A research paper published in July, authored in part by personnel from the Department of Human Services, highlighted a direct correlation between 302 commitments and adverse outcomes following discharge. These outcomes include violent crime charges, suicide, and overdose deaths among affected individuals.
Community members urged action not to endure the deterioration of loved ones or await more severe developments. To oversee the program, the county intends to assemble an advisory group tasked with monitoring implementation progress through 2026. The group’s confirmed members include a former federal prosecutor, a local court watch director, academic experts, a disability rights attorney, a psychiatrist, and the head of a major shelter provider.
Among the advisory members, Nev Jones, an associate professor of social work at the University of Pittsburgh, who has been a vocal critic of the AOT plan, acknowledged her expectation of the county's decision. She noted a broader trend across the U.S. toward reinforcing involuntary mental health measures, alongside a federal executive order from July aimed at institutionalizing homeless individuals grappling with mental health and substance use issues.
The county's move follows an extensive stakeholder engagement effort and public scrutiny, partially prompted by investigative reports examining involuntary treatment practices locally and nationally. Approximately one year prior, Allegheny County quietly notified state officials of its intent to activate the AOT statute by September 1. However, following inquiries earlier this year, county officials indicated they were still evaluating the decision.

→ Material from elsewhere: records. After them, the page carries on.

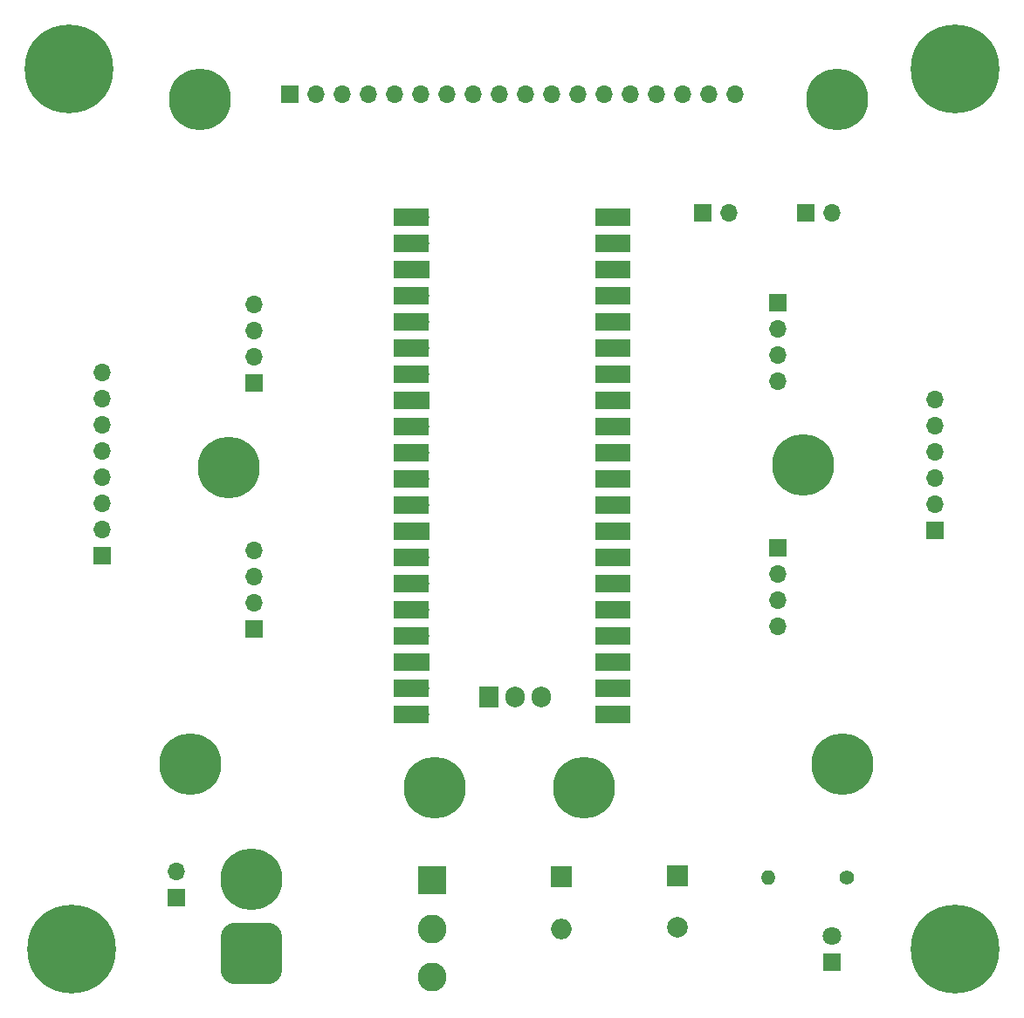
<source format=gbr>
%TF.GenerationSoftware,KiCad,Pcbnew,(6.0.9)*%
%TF.CreationDate,2022-12-14T11:39:08-05:00*%
%TF.ProjectId,Coaster_PCB_CDR,436f6173-7465-4725-9f50-43425f434452,rev?*%
%TF.SameCoordinates,Original*%
%TF.FileFunction,Soldermask,Top*%
%TF.FilePolarity,Negative*%
%FSLAX46Y46*%
G04 Gerber Fmt 4.6, Leading zero omitted, Abs format (unit mm)*
G04 Created by KiCad (PCBNEW (6.0.9)) date 2022-12-14 11:39:08*
%MOMM*%
%LPD*%
G01*
G04 APERTURE LIST*
G04 Aperture macros list*
%AMRoundRect*
0 Rectangle with rounded corners*
0 $1 Rounding radius*
0 $2 $3 $4 $5 $6 $7 $8 $9 X,Y pos of 4 corners*
0 Add a 4 corners polygon primitive as box body*
4,1,4,$2,$3,$4,$5,$6,$7,$8,$9,$2,$3,0*
0 Add four circle primitives for the rounded corners*
1,1,$1+$1,$2,$3*
1,1,$1+$1,$4,$5*
1,1,$1+$1,$6,$7*
1,1,$1+$1,$8,$9*
0 Add four rect primitives between the rounded corners*
20,1,$1+$1,$2,$3,$4,$5,0*
20,1,$1+$1,$4,$5,$6,$7,0*
20,1,$1+$1,$6,$7,$8,$9,0*
20,1,$1+$1,$8,$9,$2,$3,0*%
G04 Aperture macros list end*
%ADD10C,6.000000*%
%ADD11R,1.700000X1.700000*%
%ADD12O,1.700000X1.700000*%
%ADD13R,2.794000X2.794000*%
%ADD14C,2.794000*%
%ADD15C,0.900000*%
%ADD16C,8.600000*%
%ADD17R,1.800000X1.800000*%
%ADD18C,1.800000*%
%ADD19R,2.000000X2.000000*%
%ADD20O,2.000000X2.000000*%
%ADD21C,2.000000*%
%ADD22R,1.905000X2.000000*%
%ADD23O,1.905000X2.000000*%
%ADD24RoundRect,1.500000X1.500000X-1.500000X1.500000X1.500000X-1.500000X1.500000X-1.500000X-1.500000X0*%
%ADD25C,1.400000*%
%ADD26O,1.400000X1.400000*%
%ADD27R,3.500000X1.700000*%
G04 APERTURE END LIST*
D10*
%TO.C,J11*%
X95500000Y-131750000D03*
%TD*%
D11*
%TO.C,RF1*%
X152525000Y-86950000D03*
D12*
X152525000Y-89490000D03*
X152525000Y-92030000D03*
X152525000Y-94570000D03*
%TD*%
D10*
%TO.C,J15*%
X158250000Y-67250000D03*
%TD*%
D13*
%TO.C,SW1*%
X119000000Y-143051000D03*
D14*
X119000000Y-147750000D03*
X119000000Y-152449000D03*
%TD*%
D11*
%TO.C,J13*%
X155250000Y-78225000D03*
D12*
X157790000Y-78225000D03*
%TD*%
D15*
%TO.C,H3*%
X172030419Y-147469581D03*
X169750000Y-146525000D03*
D16*
X169750000Y-149750000D03*
D15*
X166525000Y-149750000D03*
X172030419Y-152030419D03*
X167469581Y-147469581D03*
X169750000Y-152975000D03*
X172975000Y-149750000D03*
X167469581Y-152030419D03*
%TD*%
D11*
%TO.C,J9*%
X86975000Y-111490000D03*
D12*
X86975000Y-108950000D03*
X86975000Y-106410000D03*
X86975000Y-103870000D03*
X86975000Y-101330000D03*
X86975000Y-98790000D03*
X86975000Y-96250000D03*
X86975000Y-93710000D03*
%TD*%
D17*
%TO.C,D3*%
X157750000Y-151025000D03*
D18*
X157750000Y-148485000D03*
%TD*%
D19*
%TO.C,D1*%
X131555000Y-142695354D03*
D20*
X131555000Y-147775354D03*
%TD*%
D16*
%TO.C,H1*%
X83750000Y-64250000D03*
D15*
X81469581Y-66530419D03*
X86030419Y-66530419D03*
X86975000Y-64250000D03*
X81469581Y-61969581D03*
X86030419Y-61969581D03*
X83750000Y-61025000D03*
X80525000Y-64250000D03*
X83750000Y-67475000D03*
%TD*%
D10*
%TO.C,J14*%
X158750000Y-131750000D03*
%TD*%
%TO.C,J12*%
X99250000Y-103000000D03*
%TD*%
D11*
%TO.C,J8*%
X105175000Y-66725000D03*
D12*
X107715000Y-66725000D03*
X110255000Y-66725000D03*
X112795000Y-66725000D03*
X115335000Y-66725000D03*
X117875000Y-66725000D03*
X120415000Y-66725000D03*
X122955000Y-66725000D03*
X125495000Y-66725000D03*
X128035000Y-66725000D03*
X130575000Y-66725000D03*
X133115000Y-66725000D03*
X135655000Y-66725000D03*
X138195000Y-66725000D03*
X140735000Y-66725000D03*
X143275000Y-66725000D03*
X145815000Y-66725000D03*
X148355000Y-66725000D03*
%TD*%
D19*
%TO.C,C1*%
X142750000Y-142632323D03*
D21*
X142750000Y-147632323D03*
%TD*%
D10*
%TO.C,J5*%
X96500000Y-67250000D03*
%TD*%
D22*
%TO.C,U2*%
X124460000Y-125222500D03*
D23*
X127000000Y-125222500D03*
X129540000Y-125222500D03*
%TD*%
D11*
%TO.C,J2*%
X167725000Y-109075000D03*
D12*
X167725000Y-106535000D03*
X167725000Y-103995000D03*
X167725000Y-101455000D03*
X167725000Y-98915000D03*
X167725000Y-96375000D03*
%TD*%
D11*
%TO.C,J4*%
X145250000Y-78252500D03*
D12*
X147790000Y-78252500D03*
%TD*%
D15*
%TO.C,H2*%
X167469581Y-61969581D03*
X166525000Y-64250000D03*
D16*
X169750000Y-64250000D03*
D15*
X169750000Y-61025000D03*
X169750000Y-67475000D03*
X172030419Y-61969581D03*
X167469581Y-66530419D03*
X172030419Y-66530419D03*
X172975000Y-64250000D03*
%TD*%
D24*
%TO.C,J1*%
X101500000Y-150100000D03*
D10*
X101500000Y-142900000D03*
%TD*%
D11*
%TO.C,J6*%
X94225000Y-144750000D03*
D12*
X94225000Y-142210000D03*
%TD*%
D25*
%TO.C,R1*%
X159250000Y-142750000D03*
D26*
X151630000Y-142750000D03*
%TD*%
D11*
%TO.C,LB1*%
X101725000Y-118620000D03*
D12*
X101725000Y-116080000D03*
X101725000Y-113540000D03*
X101725000Y-111000000D03*
%TD*%
D15*
%TO.C,H4*%
X87225000Y-149750000D03*
X80775000Y-149750000D03*
X84000000Y-146525000D03*
X81719581Y-147469581D03*
X81719581Y-152030419D03*
D16*
X84000000Y-149750000D03*
D15*
X86280419Y-152030419D03*
X86280419Y-147469581D03*
X84000000Y-152975000D03*
%TD*%
D11*
%TO.C,LF1*%
X101725000Y-94800000D03*
D12*
X101725000Y-92260000D03*
X101725000Y-89720000D03*
X101725000Y-87180000D03*
%TD*%
D10*
%TO.C,J7*%
X119250000Y-134027500D03*
%TD*%
%TO.C,J3*%
X133750000Y-134027500D03*
%TD*%
%TO.C,J10*%
X155000000Y-102750000D03*
%TD*%
D11*
%TO.C,RB1*%
X152525000Y-110750000D03*
D12*
X152525000Y-113290000D03*
X152525000Y-115830000D03*
X152525000Y-118370000D03*
%TD*%
D27*
%TO.C,U1*%
X116960000Y-78647500D03*
D12*
X117860000Y-78647500D03*
X117860000Y-81187500D03*
D27*
X116960000Y-81187500D03*
D11*
X117860000Y-83727500D03*
D27*
X116960000Y-83727500D03*
D12*
X117860000Y-86267500D03*
D27*
X116960000Y-86267500D03*
D12*
X117860000Y-88807500D03*
D27*
X116960000Y-88807500D03*
X116960000Y-91347500D03*
D12*
X117860000Y-91347500D03*
D27*
X116960000Y-93887500D03*
D12*
X117860000Y-93887500D03*
D11*
X117860000Y-96427500D03*
D27*
X116960000Y-96427500D03*
X116960000Y-98967500D03*
D12*
X117860000Y-98967500D03*
X117860000Y-101507500D03*
D27*
X116960000Y-101507500D03*
X116960000Y-104047500D03*
D12*
X117860000Y-104047500D03*
X117860000Y-106587500D03*
D27*
X116960000Y-106587500D03*
D11*
X117860000Y-109127500D03*
D27*
X116960000Y-109127500D03*
D12*
X117860000Y-111667500D03*
D27*
X116960000Y-111667500D03*
X116960000Y-114207500D03*
D12*
X117860000Y-114207500D03*
X117860000Y-116747500D03*
D27*
X116960000Y-116747500D03*
X116960000Y-119287500D03*
D12*
X117860000Y-119287500D03*
D11*
X117860000Y-121827500D03*
D27*
X116960000Y-121827500D03*
D12*
X117860000Y-124367500D03*
D27*
X116960000Y-124367500D03*
D12*
X117860000Y-126907500D03*
D27*
X116960000Y-126907500D03*
D12*
X135640000Y-126907500D03*
D27*
X136540000Y-126907500D03*
D12*
X135640000Y-124367500D03*
D27*
X136540000Y-124367500D03*
X136540000Y-121827500D03*
D11*
X135640000Y-121827500D03*
D27*
X136540000Y-119287500D03*
D12*
X135640000Y-119287500D03*
D27*
X136540000Y-116747500D03*
D12*
X135640000Y-116747500D03*
X135640000Y-114207500D03*
D27*
X136540000Y-114207500D03*
D12*
X135640000Y-111667500D03*
D27*
X136540000Y-111667500D03*
D11*
X135640000Y-109127500D03*
D27*
X136540000Y-109127500D03*
X136540000Y-106587500D03*
D12*
X135640000Y-106587500D03*
X135640000Y-104047500D03*
D27*
X136540000Y-104047500D03*
D12*
X135640000Y-101507500D03*
D27*
X136540000Y-101507500D03*
D12*
X135640000Y-98967500D03*
D27*
X136540000Y-98967500D03*
X136540000Y-96427500D03*
D11*
X135640000Y-96427500D03*
D12*
X135640000Y-93887500D03*
D27*
X136540000Y-93887500D03*
X136540000Y-91347500D03*
D12*
X135640000Y-91347500D03*
D27*
X136540000Y-88807500D03*
D12*
X135640000Y-88807500D03*
D27*
X136540000Y-86267500D03*
D12*
X135640000Y-86267500D03*
D11*
X135640000Y-83727500D03*
D27*
X136540000Y-83727500D03*
D12*
X135640000Y-81187500D03*
D27*
X136540000Y-81187500D03*
X136540000Y-78647500D03*
D12*
X135640000Y-78647500D03*
%TD*%
M02*

</source>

The prospect of implementing AOT generated optimism among law advocates and family members seeking more assertive pre-crisis interventions for people with serious mental illness, while simultaneously provoking opposition from clinicians, researchers, and civil rights advocates. Critics warn that coercive treatment may erode patients' trust in public mental health services and raise significant civil liberties issues.
Despite missing the initial September deadline, the county continued engagement through working groups comprising court officials, the public defender’s office, and other stakeholders. The department also consulted with counterparts in California and New York, where similar AOT laws, such as New York’s Kendra’s Law, have been operational for decades.
Assisted outpatient treatment offers a legal pathway for mandating community-based treatment for individuals with serious mental illness without necessitating hospitalization. Initiation begins with a petition from any responsible party and proceeds through a civil court hearing, which can result in a judge ordering the individual to adhere to treatment plans that typically include psychiatric medication and can incorporate therapy and other supportive services. However, enforcement limitations exist since courts cannot penalize noncompliance with treatment orders, a point critics highlight as a weakness of the statute.
In May, a coalition of nearly 80 county residents and national experts advocated for rejecting the Department of Human Services’ AOT implementation plans. They called for enhanced transparency, accountability, and independent evaluation, especially involving individuals directly affected, should the program proceed.